ASUS has released critical security updates addressing a local privilege escalation (LPE) vulnerability in the ASUS System Control Interface Service, a core component used by the MyASUS application across ASUS desktop PCs, laptops, NUC systems, and All-in-One machines. 华硕已发布关键安全更新，修复了其系统控制接口服务中的一个本地权限提升漏洞，该服务是MyASUS应用程序在ASUS台式机、笔记本电脑、NUC系统和一体机上使用的核心组件。

Tracked as CVE-2025-59373 with a CVSS score of 8.4 (High), the flaw allows a low-privileged user to escalate privileges to SYSTEM, the highest level on Windows, by abusing a flawed file-restore mechanism. 该漏洞编号为CVE-2025-59373，CVSS评分为8.4（高危），允许低权限用户通过滥用有缺陷的文件恢复机制，将权限提升至Windows最高级别的SYSTEM权限。

According to the advisory, “a local privilege escalation vulnerability exists in the restore mechanism of ASUS System Control Interface. It can be triggered when an unprivileged actor copies files without proper validation into protected system paths, potentially leading to arbitrary files being executed as SYSTEM.” 根据安全公告，“ASUS系统控制接口的恢复机制中存在一个本地权限提升漏洞。当非特权攻击者在没有适当验证的情况下将文件复制到受保护的系统路径时，可能会触发此漏洞，导致任意文件以SYSTEM权限执行。
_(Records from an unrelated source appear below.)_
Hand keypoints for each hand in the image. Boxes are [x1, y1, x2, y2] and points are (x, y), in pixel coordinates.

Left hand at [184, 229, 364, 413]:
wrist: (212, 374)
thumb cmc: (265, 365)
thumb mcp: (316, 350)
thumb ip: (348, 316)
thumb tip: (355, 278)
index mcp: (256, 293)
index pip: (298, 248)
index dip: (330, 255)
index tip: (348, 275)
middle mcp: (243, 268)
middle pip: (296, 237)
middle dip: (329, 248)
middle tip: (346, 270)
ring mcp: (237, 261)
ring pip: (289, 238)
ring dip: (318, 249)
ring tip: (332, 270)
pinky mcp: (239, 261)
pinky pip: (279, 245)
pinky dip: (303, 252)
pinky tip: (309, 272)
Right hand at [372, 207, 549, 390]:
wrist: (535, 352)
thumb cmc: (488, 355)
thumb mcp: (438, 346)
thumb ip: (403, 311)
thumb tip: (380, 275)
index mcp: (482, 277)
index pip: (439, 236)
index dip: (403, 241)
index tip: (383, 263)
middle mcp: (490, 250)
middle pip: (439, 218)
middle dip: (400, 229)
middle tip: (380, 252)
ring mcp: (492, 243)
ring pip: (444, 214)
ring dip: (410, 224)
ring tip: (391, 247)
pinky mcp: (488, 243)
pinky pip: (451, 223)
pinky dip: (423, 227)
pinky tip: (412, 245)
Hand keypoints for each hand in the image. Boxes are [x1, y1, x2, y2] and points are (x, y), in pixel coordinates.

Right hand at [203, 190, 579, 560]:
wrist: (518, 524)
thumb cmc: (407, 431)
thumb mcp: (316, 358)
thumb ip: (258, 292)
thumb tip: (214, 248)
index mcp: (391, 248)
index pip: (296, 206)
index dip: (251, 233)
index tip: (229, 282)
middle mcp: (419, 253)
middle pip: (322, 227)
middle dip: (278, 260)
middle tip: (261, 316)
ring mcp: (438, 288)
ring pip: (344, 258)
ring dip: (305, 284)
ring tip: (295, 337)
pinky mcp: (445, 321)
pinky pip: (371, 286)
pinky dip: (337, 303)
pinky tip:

”

This means that any attacker with basic local access — including malware running under standard user permissions — could replace trusted files with malicious ones, gaining full control over the device. 这意味着任何拥有基本本地访问权限的攻击者——包括在标准用户权限下运行的恶意软件——都可能用恶意文件替换受信任的文件，从而获得对设备的完全控制。

华硕确认此问题影响所有个人电脑，具体包括：

Desktops 台式机

Laptops 笔记本电脑

NUC systems NUC系统

All-in-One (AIO) PCs 一体机

Any device running an affected version of the ASUS System Control Interface is vulnerable. 任何运行受影响版本ASUS系统控制接口的设备都存在此漏洞。

ASUS has resolved the vulnerability in the following updated releases: 华硕已在以下更新版本中修复了该漏洞：

ASUS System Control Interface 3.1.48.0 (x64) ASUS System Control Interface 4.2.48.0 (ARM)

Users can verify their installed version by navigating to: MyASUS → Settings → About. 用户可以通过导航至“MyASUS → 设置 → 关于”来验证其安装的版本。

Users can obtain the update through: 用户可以通过以下方式获取更新：

Windows Update Windows更新

Downloading the updated package directly from the ASUS Support site. 直接从华硕支持网站下载更新包。